#### [DESCRIPTION OF THE TASK]
Retype each entry below character for character, with no changes to spelling or form.

#### [RECORDS SHOWN]

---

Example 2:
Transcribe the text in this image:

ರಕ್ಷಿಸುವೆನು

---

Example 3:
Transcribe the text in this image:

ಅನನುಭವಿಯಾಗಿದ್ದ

#### [PROBLEM SOLUTION]
---

Example 2:
Transcribe the text in this image:

ರಕ್ಷಿಸುವೆನು

---

Example 3:
Transcribe the text in this image:

ಅನನುಭವಿಯಾಗಿದ್ದ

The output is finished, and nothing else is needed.